カレー 1
「夜分遅くに申し訳ありません。こちらにエレインは来ておりませんか?」
父親の声にエレインは口に手をやり息を殺す。どうしてここにいることがわかったのか。鼓動が早く打ち、空いた手で胸元を抑える。早く帰って欲しい。あの家には帰りたくない。エレインは縮こまり震えながら父親が去ることを願った。カズヤは青年を見つめ、誰かと問いかける。
「ああ、そうでした。名乗りもせず申し訳ありません」
優雅な一礼をし、青年は名乗る。
「私はブラン・アーノルド。エレインの父です」
「ああ、あなたが。俺はカズヤと申します。それでなぜここに?」
「最近息子がこのお店に来ているという情報を聞きまして。それであの子が家から居なくなったのでここに来たのではないかと……」
「なるほど、確かにエレインはいます」
「本当ですか……!」
カズヤの言葉に肩が跳ねる。どうしてここにいるなんて言ったんだ。家に連れ戻されるかもしれない。帰りたくない、そう思い目を瞑れば二人の話はまだ続いていた。

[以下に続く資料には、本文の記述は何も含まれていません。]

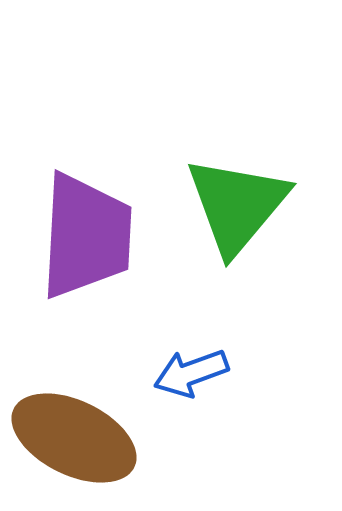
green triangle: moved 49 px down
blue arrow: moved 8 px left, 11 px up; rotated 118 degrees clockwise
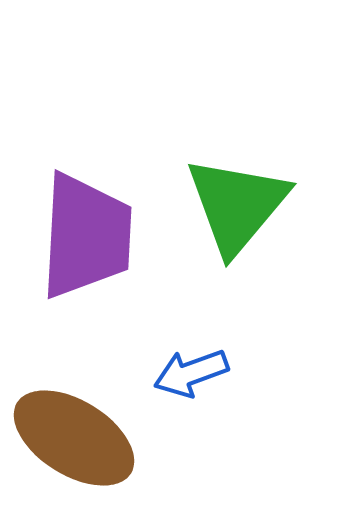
brown ellipse: rotated 6 degrees clockwise
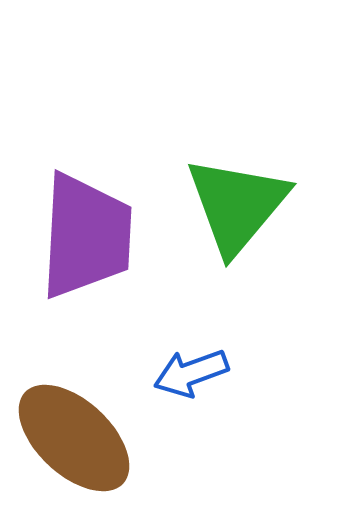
brown ellipse: rotated 11 degrees clockwise
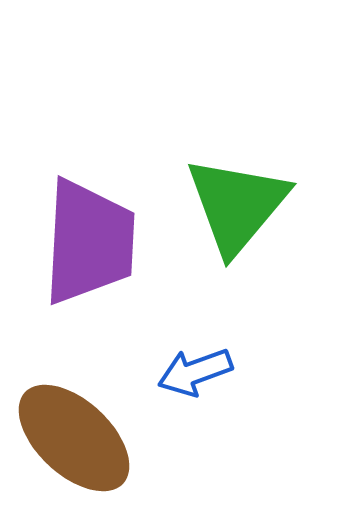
purple trapezoid: moved 3 px right, 6 px down
blue arrow: moved 4 px right, 1 px up
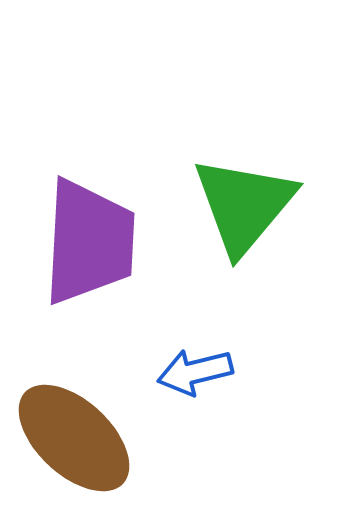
green triangle: moved 7 px right
blue arrow: rotated 6 degrees clockwise
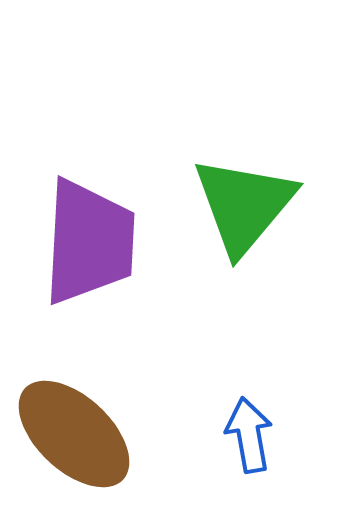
blue arrow: moved 54 px right, 63 px down; rotated 94 degrees clockwise
brown ellipse: moved 4 px up
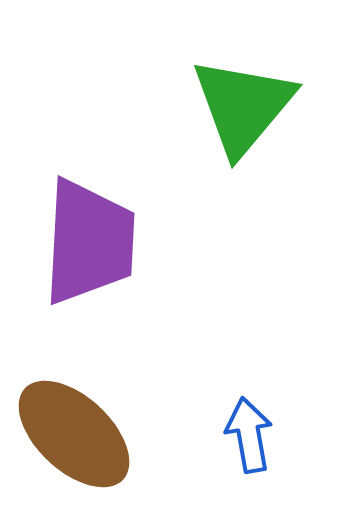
green triangle: moved 1 px left, 99 px up
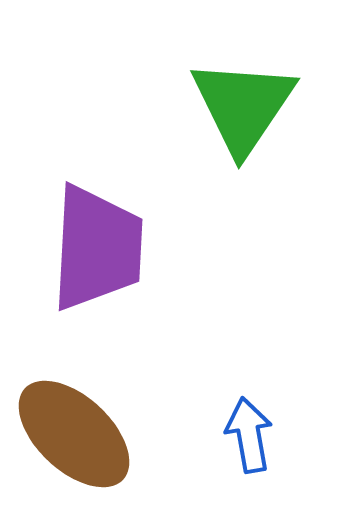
green triangle: rotated 6 degrees counterclockwise
purple trapezoid: moved 8 px right, 6 px down
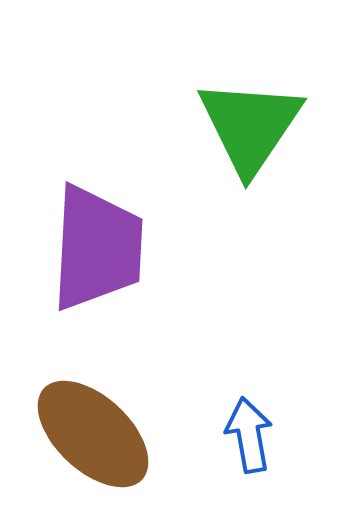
green triangle: moved 7 px right, 20 px down
brown ellipse: moved 19 px right
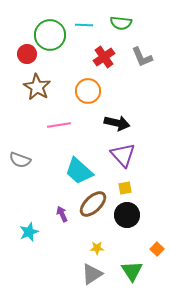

「……ですが、今は家に帰らせるのは得策ではないなと俺は思っています」
「……なぜでしょう?」
鋭い視線がカズヤに突き刺さる。圧の強さに呑まれかけるが、ここで引いてしまうとエレインはきっと大人に頼ることはできないだろう。ふぅと息を吐き、心を整える。交渉事は得意ではないがやるしかない。カズヤはブランと目を合わせ、はっきりと言った。

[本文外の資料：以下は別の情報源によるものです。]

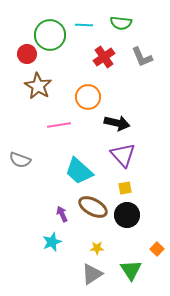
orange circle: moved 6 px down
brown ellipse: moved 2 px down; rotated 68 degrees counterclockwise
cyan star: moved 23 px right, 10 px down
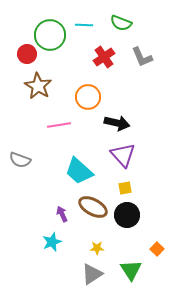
green semicircle: rotated 15 degrees clockwise
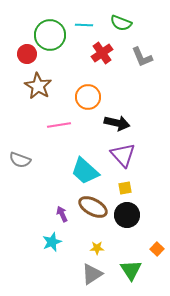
red cross: moved 2 px left, 4 px up
cyan trapezoid: moved 6 px right
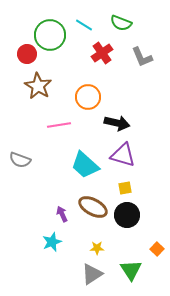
cyan line: rotated 30 degrees clockwise
purple triangle: rotated 32 degrees counterclockwise
cyan trapezoid: moved 6 px up
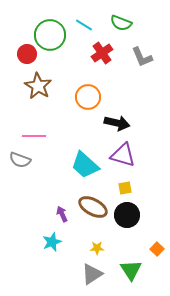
pink line: moved 25 px left, 11 px down; rotated 10 degrees clockwise
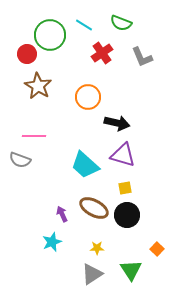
brown ellipse: moved 1 px right, 1 px down
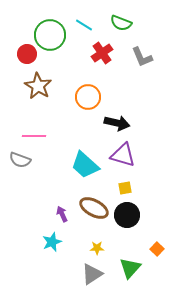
green triangle: moved 1 px left, 2 px up; rotated 15 degrees clockwise
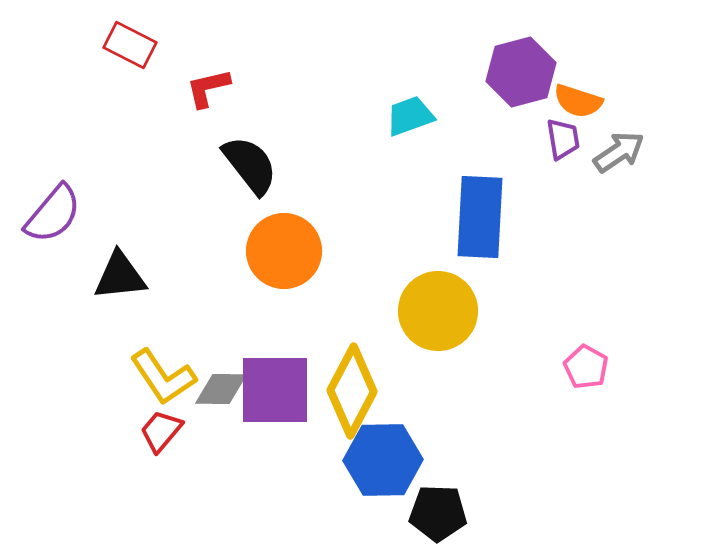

「エレインは家にいたくないと言っていました。その状態で無理やり帰らされたらあの子はもっと傷つくと思います。せめて、せめて今晩だけでいいのでここに泊めさせてくれませんか?」
「……君がしていることは誘拐と変わらない。私が今ここで夜警に通報したら誘拐犯として牢獄に行くことになるがそれでもいいのかい?」
「構いません」
脅しに屈しない彼に感心したのか、ブランは感嘆の声を漏らす。緊迫した空気が二人の間に流れるが、互いに主導権を譲り合う気はない。

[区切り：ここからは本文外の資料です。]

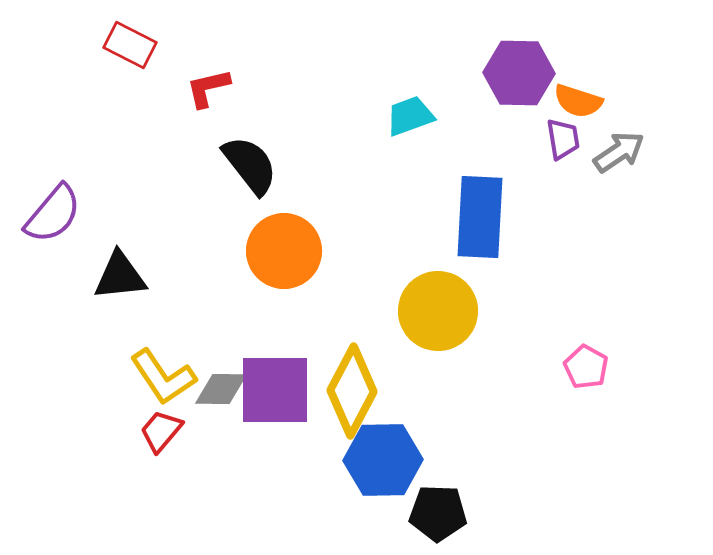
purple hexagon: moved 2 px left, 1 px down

「なら敢えて君に聞こう。なぜそこまでして息子を気にかける?」
「質問を質問で返すようで恐縮ですが、あなたはなぜそこまでしてエレインを連れて帰ろうとするのです?」
「父親だから当たり前だろう?」
「今までまともに気にかけていなかったのに?」
「そうだとしても他人である君が気にかける必要性はないだろう」
「エレインに今必要なのはあの子を受け入れる大人です。本来なら父親であるあなたがその役割を全うするはずですが」
「わかった。わかったよ」
ブランはそう言うとお手上げと言いたげに両手を上げた。瞬間、彼の纏う空気が柔らかくなる。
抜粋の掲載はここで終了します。